Undaunted, I head there. Drisheen, he tells me, is lighter in color than black pig’s blood pudding, a mixture of sheep and cow blood, seasoned with the mystery herb. It is packed into tubes of inverted sheep intestine, boiled, split open, sliced into rounds, and usually added to sweet and fork-tender tripe, simmered in milk with onions for hours. He is shy and asks to remain anonymous. Barely forty, far too young to know these tales first hand, he regales me with old market stories for an hour, mostly about the times when there were several drisheen makers. Now there is one. His heart is with tradition and his elders. In his meat case sit logs of local spiced beef, another Cork special on Irene’s list. Brined in water and stout, the beef is rolled in a mélange of thirty-two spices. I ask which thirty-two. “I’d tell you if I knew them, but if I did, I’d be a millionaire.” We sample and speculate together that among them are ginger, nutmeg, salt, cinnamon, allspice, white pepper and thyme. He tells me “Paul Murphy might know more of the spices, but he’s left for the golf course.” He shows me bodice and skirt. Bodice is pig’s rib cage that has been cured and salted. Homemakers boil it. Skirt is diaphragm, simmered in brown sauce with kidneys, Cork’s answer to steak and kidney pie. But I’m still looking for tansy. The shy butcher points me toward Mr. Bell’s two oriental food stores with wide selections of herbs and imported products from Bulgaria, China, Greece, Japan, Korea, Poland, Turkey. Very impressive inventory. No tansy.

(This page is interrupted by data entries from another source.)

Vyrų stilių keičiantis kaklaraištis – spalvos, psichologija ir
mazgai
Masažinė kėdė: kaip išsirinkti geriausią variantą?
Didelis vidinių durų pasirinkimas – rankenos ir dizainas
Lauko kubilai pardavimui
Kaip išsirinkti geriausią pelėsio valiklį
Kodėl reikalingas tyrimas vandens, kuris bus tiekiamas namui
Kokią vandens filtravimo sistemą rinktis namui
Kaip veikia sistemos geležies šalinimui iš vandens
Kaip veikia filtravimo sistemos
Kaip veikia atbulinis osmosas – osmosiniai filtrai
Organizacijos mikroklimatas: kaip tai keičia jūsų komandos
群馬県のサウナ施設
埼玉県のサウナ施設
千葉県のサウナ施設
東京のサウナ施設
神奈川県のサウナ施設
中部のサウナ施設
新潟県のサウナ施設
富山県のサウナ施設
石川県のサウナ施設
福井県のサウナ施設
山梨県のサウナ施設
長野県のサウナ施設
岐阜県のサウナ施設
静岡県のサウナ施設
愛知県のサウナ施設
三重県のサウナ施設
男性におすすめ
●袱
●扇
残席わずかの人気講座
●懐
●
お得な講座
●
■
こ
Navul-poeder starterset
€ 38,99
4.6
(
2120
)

The clerk at Mr. Bell’s suggests a visit to Tom, an award-winning butcher, another kindly and well-informed man. Though he has one offering from my list, curbeen, or boiled pigs feet, he can’t enlighten me on tansy, and suggests visiting Patricia, the all-knowing queen of tripe at O’Reilly’s next to the front door. She is as sweet and informal as a long lost friend. She hasn’t tasted tansy, but she describes it as looking like wild thyme with yellow button flowers, in her neighbor’s yard. Tansy mythology implies that it is good for arthritis and keeps away flies.
Three hours after the Czech sausage, my belly rumbles. One last list item before lunch, buttered eggs. The clerk at Moynihan’s doesn’t know much about them except they cost less than half a Euro more a dozen than ordinary eggs and only older folks buy them. He calls his boss, Thomas, out of the back room to explain. “It was the sailors,” he smiles. “No refrigeration at sea and they didn’t want rotten eggs. Nowadays, people buy them for nostalgia.” A thin coat of butter seals the pores. Airtight, the eggs stay “fresh” longer.

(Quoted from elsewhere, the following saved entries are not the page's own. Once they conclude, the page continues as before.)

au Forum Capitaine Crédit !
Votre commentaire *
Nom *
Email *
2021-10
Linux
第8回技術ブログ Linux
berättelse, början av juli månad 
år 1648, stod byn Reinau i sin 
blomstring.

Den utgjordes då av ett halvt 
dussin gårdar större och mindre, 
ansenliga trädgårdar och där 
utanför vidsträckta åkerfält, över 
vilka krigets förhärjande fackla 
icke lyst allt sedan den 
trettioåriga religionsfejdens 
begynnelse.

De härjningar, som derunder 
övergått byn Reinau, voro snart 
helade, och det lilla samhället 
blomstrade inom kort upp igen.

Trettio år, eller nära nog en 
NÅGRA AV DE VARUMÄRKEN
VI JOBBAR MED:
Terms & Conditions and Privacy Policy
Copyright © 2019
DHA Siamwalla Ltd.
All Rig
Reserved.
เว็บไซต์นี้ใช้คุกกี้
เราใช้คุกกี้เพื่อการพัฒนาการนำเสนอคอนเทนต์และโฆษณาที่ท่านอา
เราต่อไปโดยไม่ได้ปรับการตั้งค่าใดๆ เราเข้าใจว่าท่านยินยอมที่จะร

A few feet away, the stairway climbs to the Farmgate Café on the balcony overlooking the market. Time to try tripe, onions and drisheen. It’s supposed to be a morning-after cure.
The hostess seats me at a cramped table for four in the crowd, across from two twenty-something women from Dublin smartly accessorized and next to an older woman dressed more formally, married to a local Corkonian. The Dubliners are sleeveless. The woman on my right has a lace hanky in her sleeve. They order upscale salads and diet coke. She, a scone and tea. The pair glance at their watches frequently and laugh nervously. She smiles patiently. Rachmaninoff plays over the din.
My tripe and drisheen comes. Tender and bland, drisheen has the consistency of softly scrambled eggs. I can’t taste tansy, or any other herb, for that matter. Tansy, it seems, remains an ingredient because of tradition. Drisheen is neither foul nor memorable. The proper matron on my right pronounces “My husband loves it, but he loves all things unique to Cork.” Across the table, the mod pair grimace.
Back outside, it starts to rain. Harried mothers with chubby kids race for McDonalds. I see Brian under an awning, talking with a young Rastafarian in rainbow colors. I wave. He raises his fist to his chest and calls out “Loob doob.”